## Text block
Amy Coney Barrett: Who is Trump's Supreme Court pick?:
Amy Coney Barrett's nomination to the US Supreme Court comes as little surprise.
[...] Donald Trump - who as sitting president gets to select nominees - reportedly once said he was "saving her" for this moment: when elderly Justice Ruth Bader Ginsburg died and a vacancy on the nine-member court arose.
It took the president just over a week to fast-track the 48-year-old conservative intellectual into the wings. This is his chance to tip the court make-up even further to the right ahead of the presidential election, when he could lose power.
Barrett's record on gun rights and immigration cases imply she would be as reliable a vote on the right of the court, as Ginsburg was on the left, according to Jonathan Turley, a professor of law at George Washington University.
"Ginsburg maintained one of the most consistent liberal voting records in the history of the court. Barrett has the same consistency and commitment," he adds. "She is not a work-in-progress like some nominees. She is the ultimate 'deliverable' for conservative votes."

## Data records
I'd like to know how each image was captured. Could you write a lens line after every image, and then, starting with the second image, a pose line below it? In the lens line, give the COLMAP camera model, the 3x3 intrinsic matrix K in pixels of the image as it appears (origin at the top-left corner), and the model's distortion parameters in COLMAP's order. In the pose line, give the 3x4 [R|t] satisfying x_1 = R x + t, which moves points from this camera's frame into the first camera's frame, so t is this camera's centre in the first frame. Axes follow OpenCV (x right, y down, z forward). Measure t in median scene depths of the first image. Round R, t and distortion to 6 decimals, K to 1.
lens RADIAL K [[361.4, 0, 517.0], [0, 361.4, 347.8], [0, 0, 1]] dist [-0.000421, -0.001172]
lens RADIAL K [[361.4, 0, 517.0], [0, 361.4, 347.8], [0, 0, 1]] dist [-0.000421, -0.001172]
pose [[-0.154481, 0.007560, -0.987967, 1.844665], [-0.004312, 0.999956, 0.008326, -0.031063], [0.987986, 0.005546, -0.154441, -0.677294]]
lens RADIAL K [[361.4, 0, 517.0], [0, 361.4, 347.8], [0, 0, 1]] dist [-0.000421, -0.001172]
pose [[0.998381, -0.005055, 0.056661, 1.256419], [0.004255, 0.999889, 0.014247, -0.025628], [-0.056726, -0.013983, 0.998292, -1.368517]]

==

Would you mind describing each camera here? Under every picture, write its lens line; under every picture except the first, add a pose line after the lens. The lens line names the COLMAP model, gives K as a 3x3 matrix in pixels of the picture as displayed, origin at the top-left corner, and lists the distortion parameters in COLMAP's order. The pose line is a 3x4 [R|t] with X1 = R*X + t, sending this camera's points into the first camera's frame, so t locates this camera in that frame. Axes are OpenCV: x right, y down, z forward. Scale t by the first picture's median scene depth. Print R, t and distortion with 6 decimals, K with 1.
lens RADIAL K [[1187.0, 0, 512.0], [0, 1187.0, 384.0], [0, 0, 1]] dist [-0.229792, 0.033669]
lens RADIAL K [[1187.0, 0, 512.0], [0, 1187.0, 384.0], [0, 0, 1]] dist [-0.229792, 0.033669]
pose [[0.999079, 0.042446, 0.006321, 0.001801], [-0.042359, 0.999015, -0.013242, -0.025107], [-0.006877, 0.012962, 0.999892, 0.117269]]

---

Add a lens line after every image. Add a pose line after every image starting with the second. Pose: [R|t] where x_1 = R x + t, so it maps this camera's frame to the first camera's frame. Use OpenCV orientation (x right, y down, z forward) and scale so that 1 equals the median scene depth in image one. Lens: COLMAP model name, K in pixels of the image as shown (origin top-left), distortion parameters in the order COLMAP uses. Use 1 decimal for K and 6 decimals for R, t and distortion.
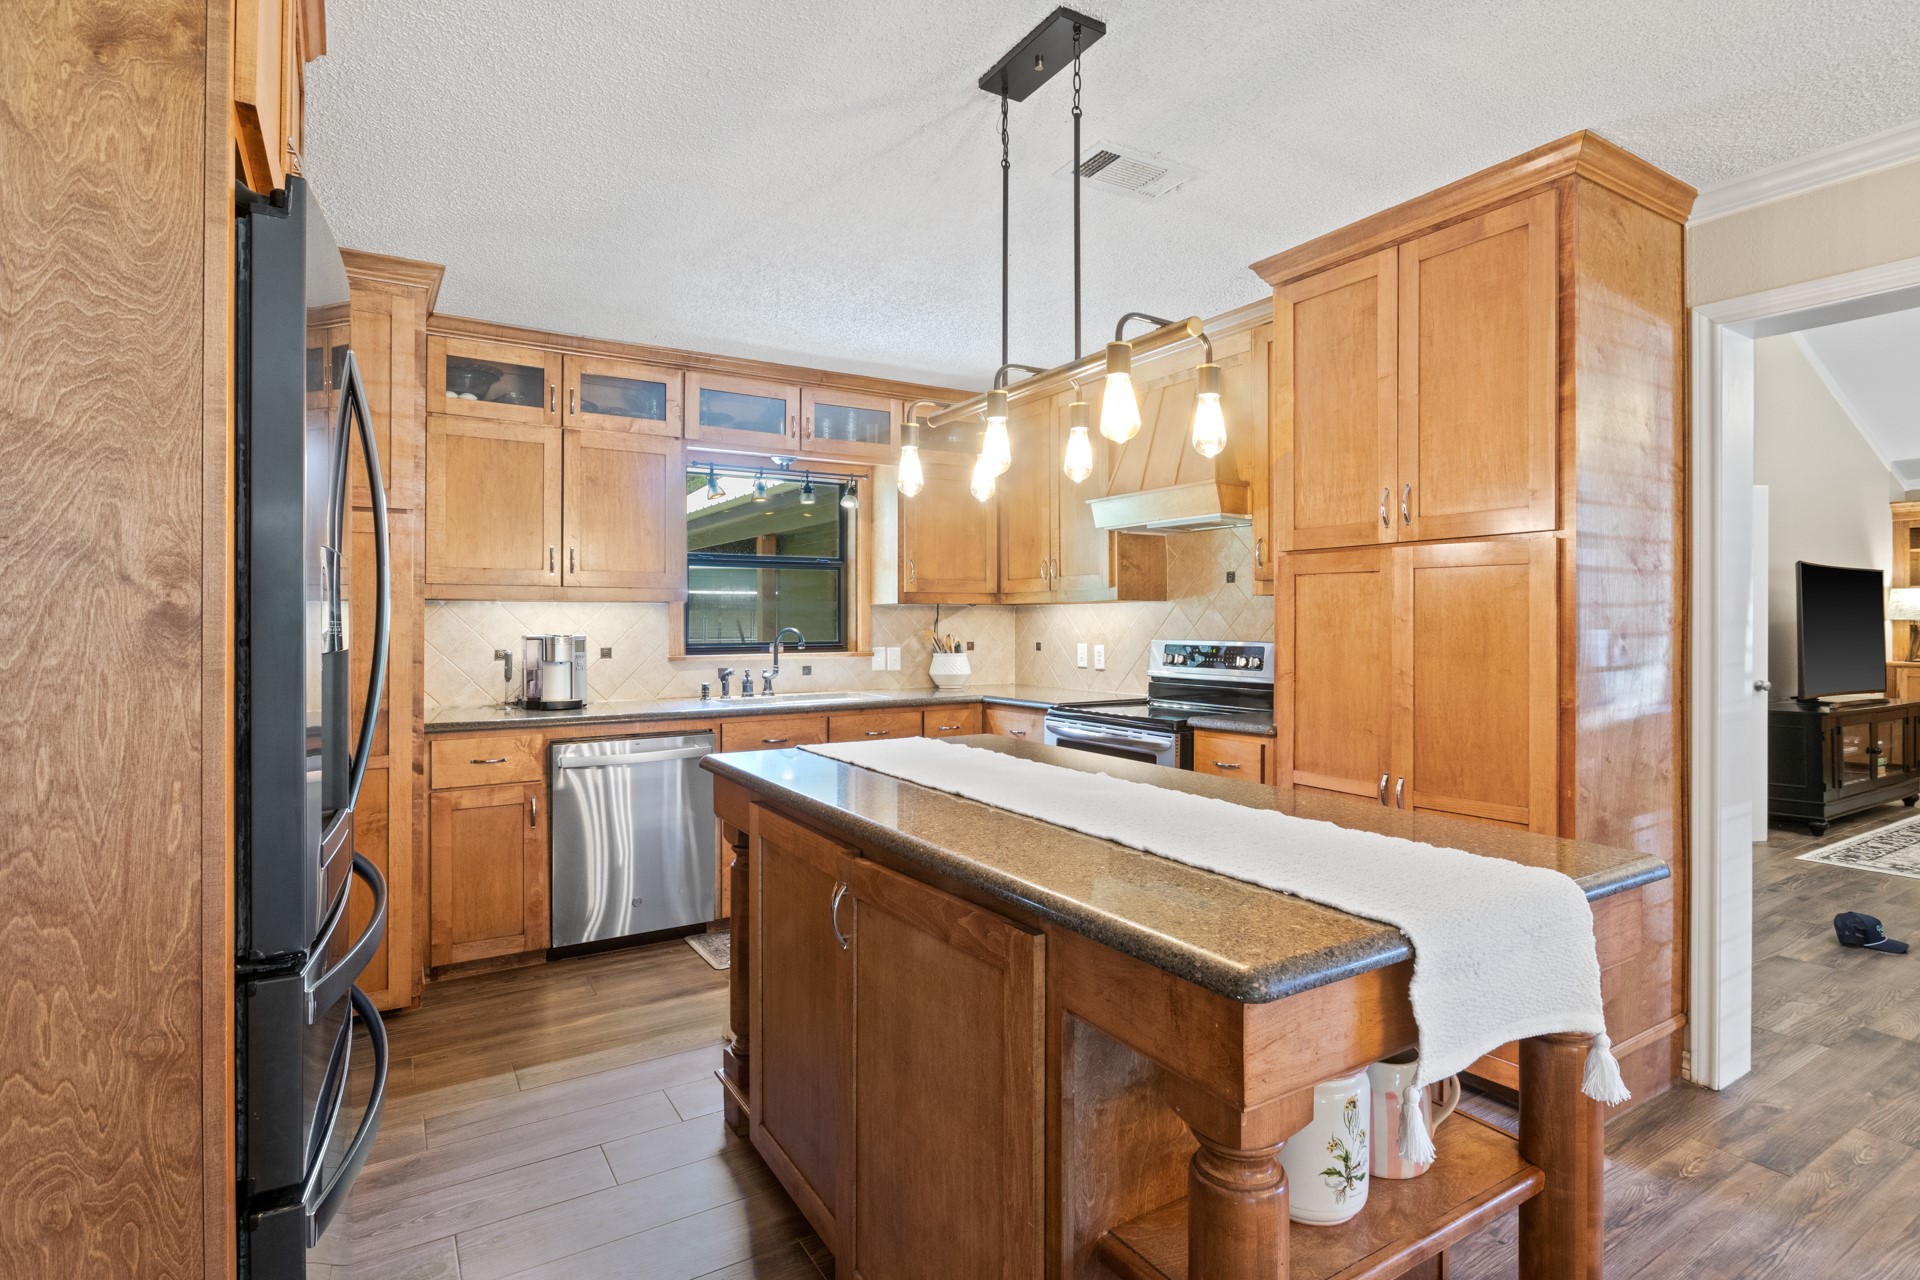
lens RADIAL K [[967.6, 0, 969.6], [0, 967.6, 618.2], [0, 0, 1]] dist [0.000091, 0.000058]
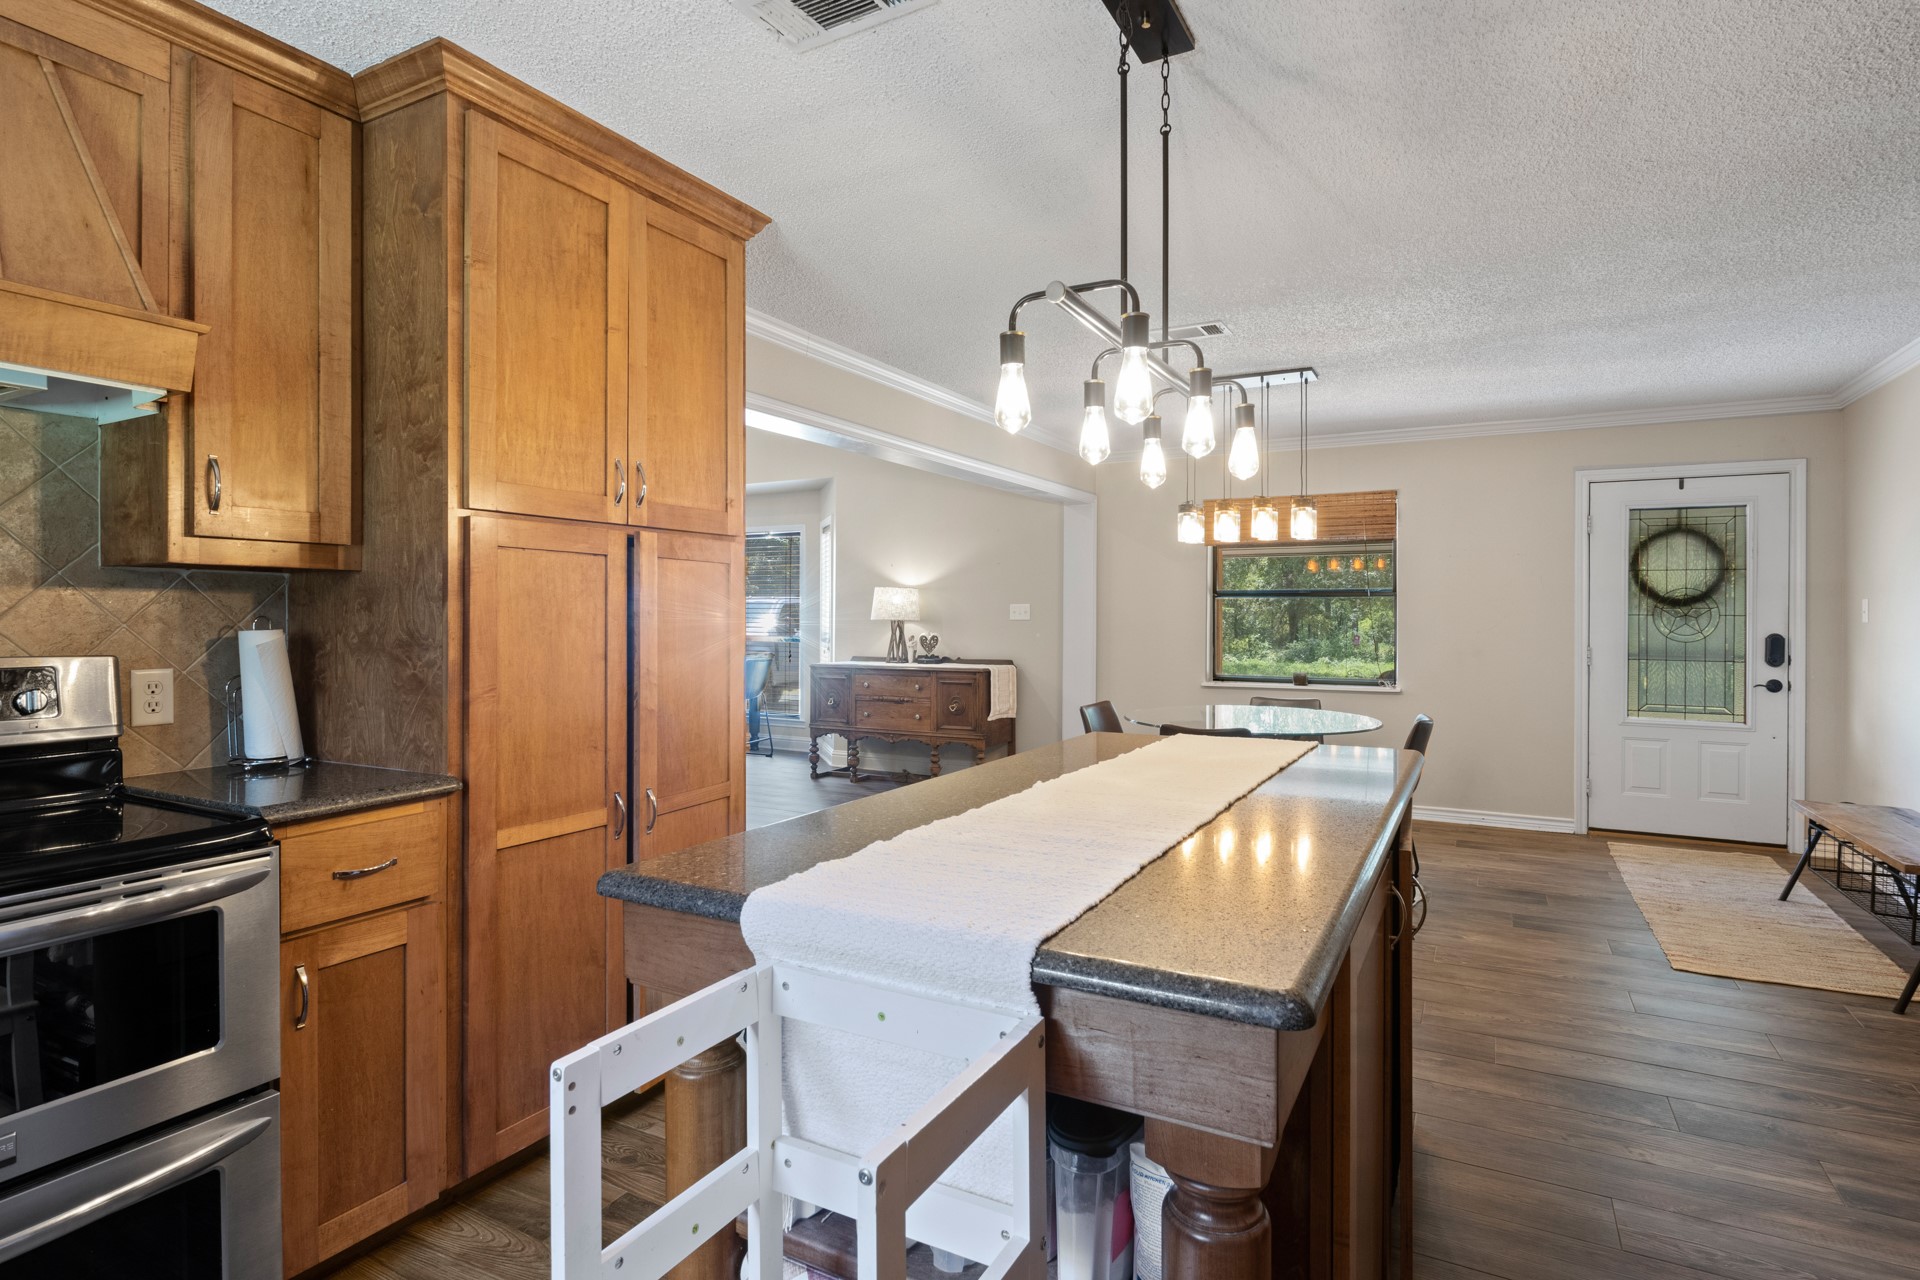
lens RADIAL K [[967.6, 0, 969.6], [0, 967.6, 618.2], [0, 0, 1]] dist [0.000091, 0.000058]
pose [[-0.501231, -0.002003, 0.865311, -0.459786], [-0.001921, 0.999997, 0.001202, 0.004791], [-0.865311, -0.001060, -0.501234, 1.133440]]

## Directions
Print the stretch of the article on Amy Coney Barrett from "Amy Coney Barrett: Who" through "nine-member court arose.".

## Answer box
Amy Coney Barrett: Who is Trump's Supreme Court pick?:
Amy Coney Barrett's nomination to the US Supreme Court comes as little surprise.
[...] Donald Trump - who as sitting president gets to select nominees - reportedly once said he was "saving her" for this moment: when elderly Justice Ruth Bader Ginsburg died and a vacancy on the nine-member court arose.